E’ un viaggio sospeso tra musica  poesia che accomuna la sensibilità artistica dei musicisti, nel trasformare in maniera originale testi poetici di alto valore lirico con suoni che coinvolgono e avvolgono l’ascoltatore.

Il programma è basato sul progetto “Musica Lontana” con musiche originali scritte da V. Mastropirro su poesie dialettali di V. Curci, con l’integrazione di antiche canzoni greche e dell’area mediterranea

Le canzoni sono interpretate dalla versatile voce di Giorgia Sylleou, sostenute dal geniale e fantasioso pianismo di Sakis Papadimitriou e dalle molteplici evoluzioni improvvisate di  Vincenzo Mastropirro ai flauti e Vittorino Curci al sax, sorrette dal contrabbasso di Agamemnon Mardas e  dalle percussioni di Xristos Germenoglou.

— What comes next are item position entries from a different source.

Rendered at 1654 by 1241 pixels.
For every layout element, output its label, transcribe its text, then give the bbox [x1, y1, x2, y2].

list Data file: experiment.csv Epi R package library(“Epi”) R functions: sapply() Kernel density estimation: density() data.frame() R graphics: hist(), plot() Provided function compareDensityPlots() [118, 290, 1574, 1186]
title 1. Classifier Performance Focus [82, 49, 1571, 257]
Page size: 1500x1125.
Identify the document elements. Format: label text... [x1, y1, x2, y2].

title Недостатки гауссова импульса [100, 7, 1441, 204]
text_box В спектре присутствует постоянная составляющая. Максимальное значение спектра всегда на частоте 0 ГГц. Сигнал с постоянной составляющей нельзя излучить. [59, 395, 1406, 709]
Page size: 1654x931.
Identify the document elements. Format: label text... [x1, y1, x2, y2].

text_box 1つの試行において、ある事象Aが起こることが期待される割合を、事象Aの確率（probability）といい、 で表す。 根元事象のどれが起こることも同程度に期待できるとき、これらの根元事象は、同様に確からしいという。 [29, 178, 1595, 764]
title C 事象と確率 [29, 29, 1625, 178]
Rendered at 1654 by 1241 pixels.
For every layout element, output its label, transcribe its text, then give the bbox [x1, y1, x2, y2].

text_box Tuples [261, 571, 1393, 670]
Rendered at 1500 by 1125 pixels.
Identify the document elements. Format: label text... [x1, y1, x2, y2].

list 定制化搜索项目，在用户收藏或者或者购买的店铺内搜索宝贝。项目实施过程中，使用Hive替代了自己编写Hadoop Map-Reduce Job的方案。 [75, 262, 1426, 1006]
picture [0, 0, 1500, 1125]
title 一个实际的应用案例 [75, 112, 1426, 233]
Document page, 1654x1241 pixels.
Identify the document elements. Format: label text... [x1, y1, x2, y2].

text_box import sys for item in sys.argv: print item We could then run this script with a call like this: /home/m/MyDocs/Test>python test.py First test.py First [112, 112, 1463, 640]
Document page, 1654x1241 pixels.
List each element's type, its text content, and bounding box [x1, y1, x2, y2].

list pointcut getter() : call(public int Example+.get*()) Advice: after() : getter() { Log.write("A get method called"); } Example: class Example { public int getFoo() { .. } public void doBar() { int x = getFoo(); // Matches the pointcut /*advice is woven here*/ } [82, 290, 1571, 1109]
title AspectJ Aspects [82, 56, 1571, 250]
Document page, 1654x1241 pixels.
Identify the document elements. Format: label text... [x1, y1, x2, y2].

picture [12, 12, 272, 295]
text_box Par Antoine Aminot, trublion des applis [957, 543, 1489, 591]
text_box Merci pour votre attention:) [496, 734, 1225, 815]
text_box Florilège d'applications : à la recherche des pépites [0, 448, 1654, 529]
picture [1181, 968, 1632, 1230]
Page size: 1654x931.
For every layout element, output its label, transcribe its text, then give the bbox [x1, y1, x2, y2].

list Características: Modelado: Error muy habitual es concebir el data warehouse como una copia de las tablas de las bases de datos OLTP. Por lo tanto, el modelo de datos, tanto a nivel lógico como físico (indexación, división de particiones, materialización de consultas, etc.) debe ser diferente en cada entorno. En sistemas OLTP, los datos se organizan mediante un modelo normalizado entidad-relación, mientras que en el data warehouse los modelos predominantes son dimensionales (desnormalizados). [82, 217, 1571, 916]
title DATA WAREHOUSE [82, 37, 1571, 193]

Questa collaborazione nasce dall’amore comune dei musicisti per la poesia.

Questo progetto ha ottenuto riconoscimenti lusinghieri al Festival Mediterraneo 2000 e 2004 di Bisceglie e Conversano (Italia) e al Festival Etno-Jazz 2000 di Ioannina (Grecia).

I musicisti vantano singolarmente una storia artistica di rilievo,avendo maturato nel tempo esperienze nella musica classica, jazz ,contemporanea, etnica, multimediale,sperimentale e della musica improvvisata, facendo parte di gruppi e formazioni eterogenee.

Hanno all’attivo numerose tournèe internazionali per importanti istituzioni musicali e molte incisioni discografiche con note etichette specializzate:

Leo Records, InSitu, Ank,Lyra Records, WarnerFonit, Bongiovanni,

Musicaimmagine, Rugginenti, Phoenix Classics, Enja, Terre Sommerse ed altre ancora.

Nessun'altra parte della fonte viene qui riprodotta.